* _What you have to do_: Without any of their pictures, return all of the records exactly.

* _Data provided_:
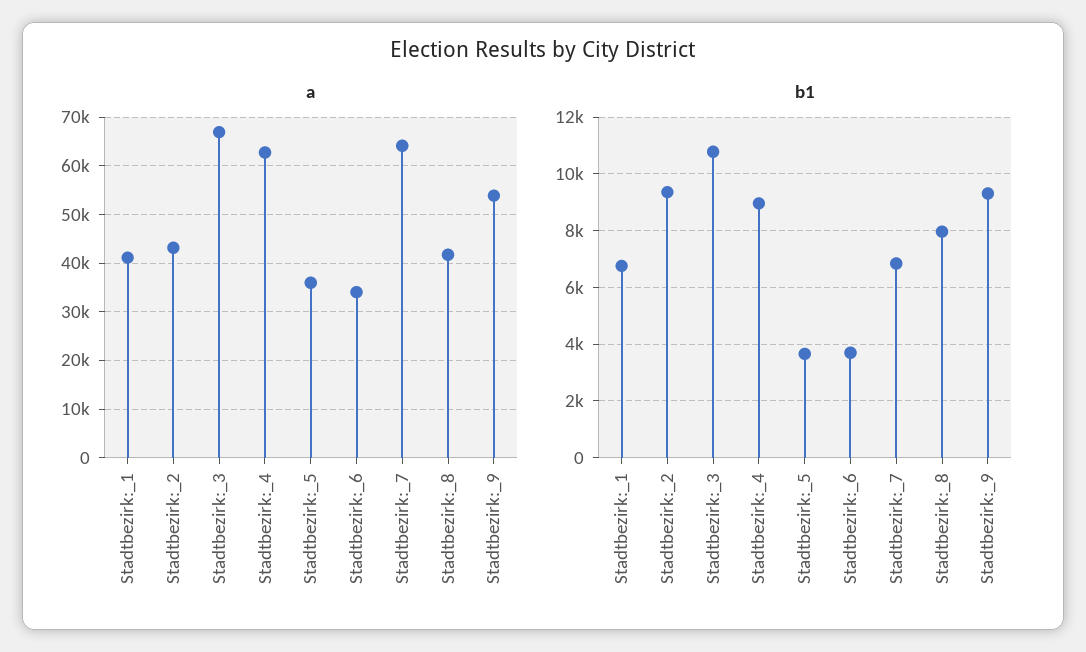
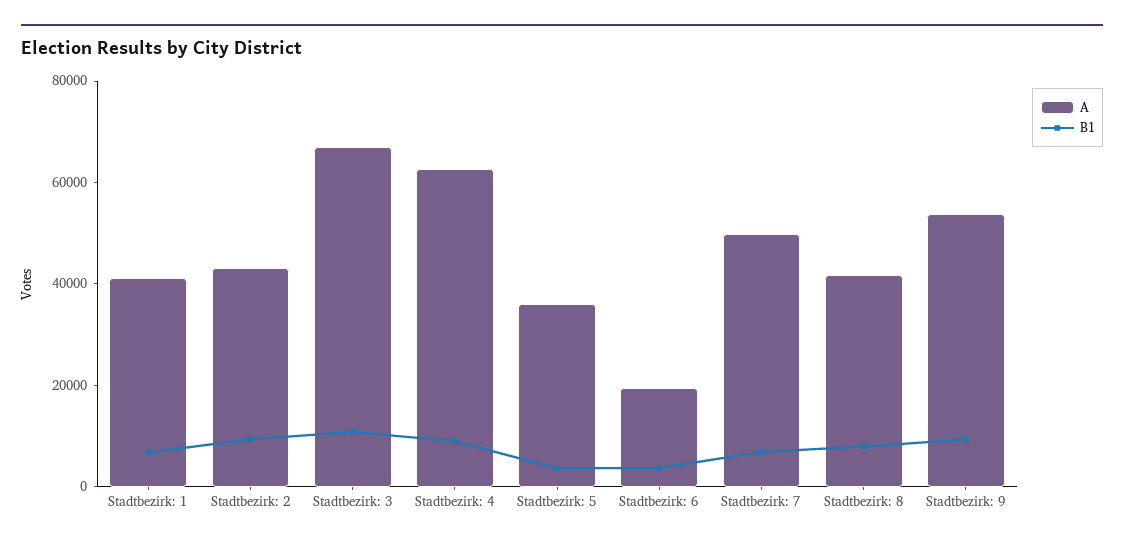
  {
    "a": {
      "Stadtbezirk:_1": 42000,
      "Stadtbezirk:_2": 44000,
      "Stadtbezirk:_3": 66000,
      "Stadtbezirk:_4": 62000,
      "Stadtbezirk:_5": 36000,
-     "Stadtbezirk:_6": 34000,
+     "Stadtbezirk:_6": 20000,
-     "Stadtbezirk:_7": 64000,
+     "Stadtbezirk:_7": 50000,
      "Stadtbezirk:_8": 42000,
      "Stadtbezirk:_9": 54000
    },
    "b1": {
      "Stadtbezirk:_1": 6750,
      "Stadtbezirk:_2": 9250,
      "Stadtbezirk:_3": 10750,
      "Stadtbezirk:_4": 9000,
      "Stadtbezirk:_5": 3750,
      "Stadtbezirk:_6": 3750,
      "Stadtbezirk:_7": 6750,
      "Stadtbezirk:_8": 8000,
      "Stadtbezirk:_9": 9250
    }
  }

* _Exercise answer_:
  {
    "a": {
      "Stadtbezirk:_1": 42000,
      "Stadtbezirk:_2": 44000,
      "Stadtbezirk:_3": 66000,
      "Stadtbezirk:_4": 62000,
      "Stadtbezirk:_5": 36000,
-     "Stadtbezirk:_6": 34000,
+     "Stadtbezirk:_6": 20000,
-     "Stadtbezirk:_7": 64000,
+     "Stadtbezirk:_7": 50000,
      "Stadtbezirk:_8": 42000,
      "Stadtbezirk:_9": 54000
    },
    "b1": {
      "Stadtbezirk:_1": 6750,
      "Stadtbezirk:_2": 9250,
      "Stadtbezirk:_3": 10750,
      "Stadtbezirk:_4": 9000,
      "Stadtbezirk:_5": 3750,
      "Stadtbezirk:_6": 3750,
      "Stadtbezirk:_7": 6750,
      "Stadtbezirk:_8": 8000,
      "Stadtbezirk:_9": 9250
    }
  }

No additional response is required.